En este caso no se puede utilizar el circuito, debido a que si la salida del buffer está en alto (5v) no habría gran problema, pero si la salida está en Bajo (a tierra), en cuanto presiones el boton, se va a quemar el buffer porque se desvían los 5 volts que entrega el botón hacia tierra directamente por la salida del buffer.

En el segundo caso, Se encuentra otro buffer, pero de 3 estados. La conexión es exactamente la misma. Pero con la diferencia de que el pin de control permite enviar la salida del buffer al 3er estado, dependiendo del tipo de compuerta, el pin de control se puede activar en el estado alto, o bajo.

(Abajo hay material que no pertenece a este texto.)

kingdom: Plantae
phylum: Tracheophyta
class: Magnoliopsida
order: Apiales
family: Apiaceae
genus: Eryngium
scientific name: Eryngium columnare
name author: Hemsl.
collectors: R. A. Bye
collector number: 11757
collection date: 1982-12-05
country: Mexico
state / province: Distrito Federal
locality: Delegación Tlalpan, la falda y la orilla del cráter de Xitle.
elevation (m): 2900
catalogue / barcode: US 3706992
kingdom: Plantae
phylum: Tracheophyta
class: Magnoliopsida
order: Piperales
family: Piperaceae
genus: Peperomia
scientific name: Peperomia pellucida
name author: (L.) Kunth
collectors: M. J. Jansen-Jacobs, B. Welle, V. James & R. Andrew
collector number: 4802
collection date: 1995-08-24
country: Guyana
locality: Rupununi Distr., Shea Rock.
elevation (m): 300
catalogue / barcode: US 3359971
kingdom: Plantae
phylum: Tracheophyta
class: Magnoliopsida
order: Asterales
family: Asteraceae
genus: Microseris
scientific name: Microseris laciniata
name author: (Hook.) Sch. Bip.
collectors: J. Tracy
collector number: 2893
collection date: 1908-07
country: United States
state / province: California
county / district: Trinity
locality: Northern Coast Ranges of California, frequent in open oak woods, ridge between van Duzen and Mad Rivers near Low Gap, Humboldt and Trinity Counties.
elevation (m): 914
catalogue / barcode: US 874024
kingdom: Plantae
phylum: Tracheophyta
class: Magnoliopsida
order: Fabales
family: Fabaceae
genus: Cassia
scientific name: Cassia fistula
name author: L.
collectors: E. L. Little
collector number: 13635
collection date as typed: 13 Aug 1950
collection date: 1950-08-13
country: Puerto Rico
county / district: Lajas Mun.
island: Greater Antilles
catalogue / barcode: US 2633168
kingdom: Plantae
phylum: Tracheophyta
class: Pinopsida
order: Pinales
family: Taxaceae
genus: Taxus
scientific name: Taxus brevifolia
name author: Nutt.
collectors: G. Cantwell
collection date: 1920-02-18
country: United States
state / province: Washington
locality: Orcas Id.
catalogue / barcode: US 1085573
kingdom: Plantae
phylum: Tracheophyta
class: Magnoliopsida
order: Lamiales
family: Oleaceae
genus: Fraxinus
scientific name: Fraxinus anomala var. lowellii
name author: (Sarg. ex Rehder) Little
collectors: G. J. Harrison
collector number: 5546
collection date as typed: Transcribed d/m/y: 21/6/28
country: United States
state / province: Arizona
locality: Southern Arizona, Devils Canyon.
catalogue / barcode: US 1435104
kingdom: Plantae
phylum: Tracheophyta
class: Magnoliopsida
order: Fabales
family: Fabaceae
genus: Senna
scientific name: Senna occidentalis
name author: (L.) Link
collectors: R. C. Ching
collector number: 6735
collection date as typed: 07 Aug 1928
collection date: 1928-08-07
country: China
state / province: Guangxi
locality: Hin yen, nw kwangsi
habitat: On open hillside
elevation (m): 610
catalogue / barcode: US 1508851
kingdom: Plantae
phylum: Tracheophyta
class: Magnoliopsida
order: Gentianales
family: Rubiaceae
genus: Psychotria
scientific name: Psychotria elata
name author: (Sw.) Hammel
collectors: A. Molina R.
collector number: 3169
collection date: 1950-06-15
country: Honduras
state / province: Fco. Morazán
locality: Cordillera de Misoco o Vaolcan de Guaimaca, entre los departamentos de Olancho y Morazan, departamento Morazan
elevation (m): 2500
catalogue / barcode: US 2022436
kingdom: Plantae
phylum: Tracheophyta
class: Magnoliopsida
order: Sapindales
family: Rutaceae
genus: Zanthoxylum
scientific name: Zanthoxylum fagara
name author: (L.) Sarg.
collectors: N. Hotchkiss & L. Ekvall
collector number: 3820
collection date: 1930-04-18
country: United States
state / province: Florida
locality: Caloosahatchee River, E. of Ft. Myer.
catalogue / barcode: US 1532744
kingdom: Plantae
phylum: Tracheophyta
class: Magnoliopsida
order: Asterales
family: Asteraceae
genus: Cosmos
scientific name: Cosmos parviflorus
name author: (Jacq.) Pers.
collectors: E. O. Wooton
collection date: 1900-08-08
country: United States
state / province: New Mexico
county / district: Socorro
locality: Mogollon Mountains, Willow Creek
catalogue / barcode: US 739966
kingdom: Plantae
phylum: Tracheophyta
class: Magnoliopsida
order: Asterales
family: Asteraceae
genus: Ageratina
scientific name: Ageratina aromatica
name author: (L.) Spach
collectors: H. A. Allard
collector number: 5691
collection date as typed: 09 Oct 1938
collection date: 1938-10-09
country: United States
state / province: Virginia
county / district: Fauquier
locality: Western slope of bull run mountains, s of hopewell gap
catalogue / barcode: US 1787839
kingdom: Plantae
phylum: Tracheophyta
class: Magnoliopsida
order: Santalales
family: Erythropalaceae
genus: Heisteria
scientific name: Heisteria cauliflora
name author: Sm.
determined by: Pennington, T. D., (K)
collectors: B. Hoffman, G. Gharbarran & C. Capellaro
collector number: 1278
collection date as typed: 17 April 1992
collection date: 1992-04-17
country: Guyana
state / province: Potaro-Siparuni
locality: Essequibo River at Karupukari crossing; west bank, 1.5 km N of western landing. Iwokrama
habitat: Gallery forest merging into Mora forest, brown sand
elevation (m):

Los tres estados de la salida:
1.- Estado Alto.
2.- Estado Bajo.
3.- Estado de alta impedancia.

En el estado de alta impedancia la salida del buffer queda "desconectada (virtualmente)" del circuito de salida, con este efecto, ya no importa si presionas el switch mecánico, la corriente sólo se dirige al led. Evitando quemar el buffer completo.

El cambio de el pin de control debe hacerse antes de que se presione el switch mecánico.
Además, ya en la práctica, se puede poner otro buffer, o un Flip-Flop, o cualquier otro dispositivo de control extra para una sola salida, sin interferir una con la otra.

Espero y te sirva el ejemplo.

Un saludo a todos en el foro.


----------